**TASK ITEM**
Output exactly the lines from the one with "Nothing catch! He" through the last line of the data below, both included, and nothing more.

+++

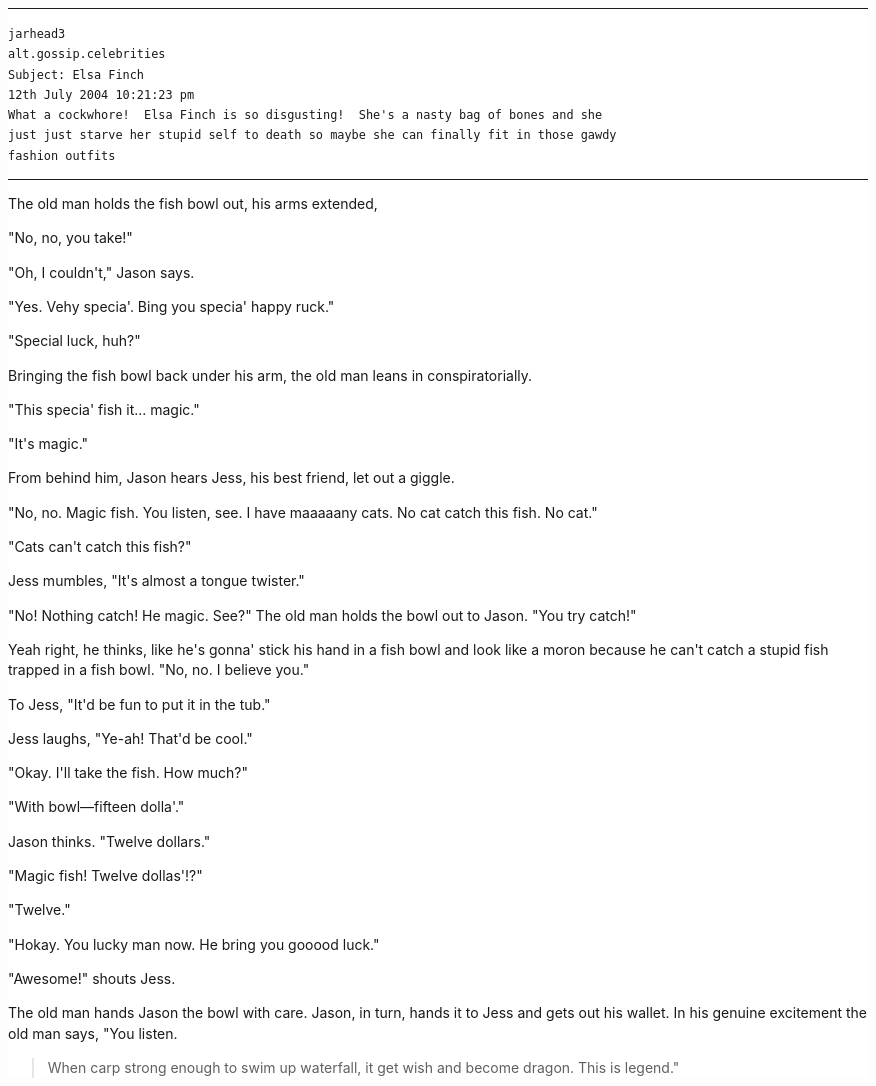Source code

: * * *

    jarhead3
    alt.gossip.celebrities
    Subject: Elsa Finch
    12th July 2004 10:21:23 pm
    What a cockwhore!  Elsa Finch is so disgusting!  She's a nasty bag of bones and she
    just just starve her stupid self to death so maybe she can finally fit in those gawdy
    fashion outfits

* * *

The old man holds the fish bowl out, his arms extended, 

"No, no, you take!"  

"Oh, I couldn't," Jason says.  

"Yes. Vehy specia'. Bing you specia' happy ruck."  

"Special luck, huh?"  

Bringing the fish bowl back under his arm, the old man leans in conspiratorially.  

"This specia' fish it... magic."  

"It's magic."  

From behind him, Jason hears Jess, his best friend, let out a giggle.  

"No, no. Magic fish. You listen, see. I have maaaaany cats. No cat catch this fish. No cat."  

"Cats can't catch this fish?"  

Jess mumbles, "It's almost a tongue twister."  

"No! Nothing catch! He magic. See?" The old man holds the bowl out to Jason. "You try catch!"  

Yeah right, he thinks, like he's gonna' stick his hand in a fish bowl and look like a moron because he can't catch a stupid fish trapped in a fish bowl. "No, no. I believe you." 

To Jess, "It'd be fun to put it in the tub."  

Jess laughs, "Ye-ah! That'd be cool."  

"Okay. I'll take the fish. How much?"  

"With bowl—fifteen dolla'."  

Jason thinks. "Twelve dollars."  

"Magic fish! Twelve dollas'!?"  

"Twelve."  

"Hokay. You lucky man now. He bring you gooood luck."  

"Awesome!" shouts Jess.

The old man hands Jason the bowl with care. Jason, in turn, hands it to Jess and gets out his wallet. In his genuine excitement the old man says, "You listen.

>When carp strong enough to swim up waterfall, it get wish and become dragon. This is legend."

+++

**EXERCISE SOLUTION**
"No! Nothing catch! He magic. See?" The old man holds the bowl out to Jason. "You try catch!"  

Yeah right, he thinks, like he's gonna' stick his hand in a fish bowl and look like a moron because he can't catch a stupid fish trapped in a fish bowl. "No, no. I believe you." 

To Jess, "It'd be fun to put it in the tub."  

Jess laughs, "Ye-ah! That'd be cool."  

"Okay. I'll take the fish. How much?"  

"With bowl—fifteen dolla'."  

Jason thinks. "Twelve dollars."  

"Magic fish! Twelve dollas'!?"  

"Twelve."  

"Hokay. You lucky man now. He bring you gooood luck."  

"Awesome!" shouts Jess.

The old man hands Jason the bowl with care. Jason, in turn, hands it to Jess and gets out his wallet. In his genuine excitement the old man says, "You listen.

>When carp strong enough to swim up waterfall, it get wish and become dragon. This is legend."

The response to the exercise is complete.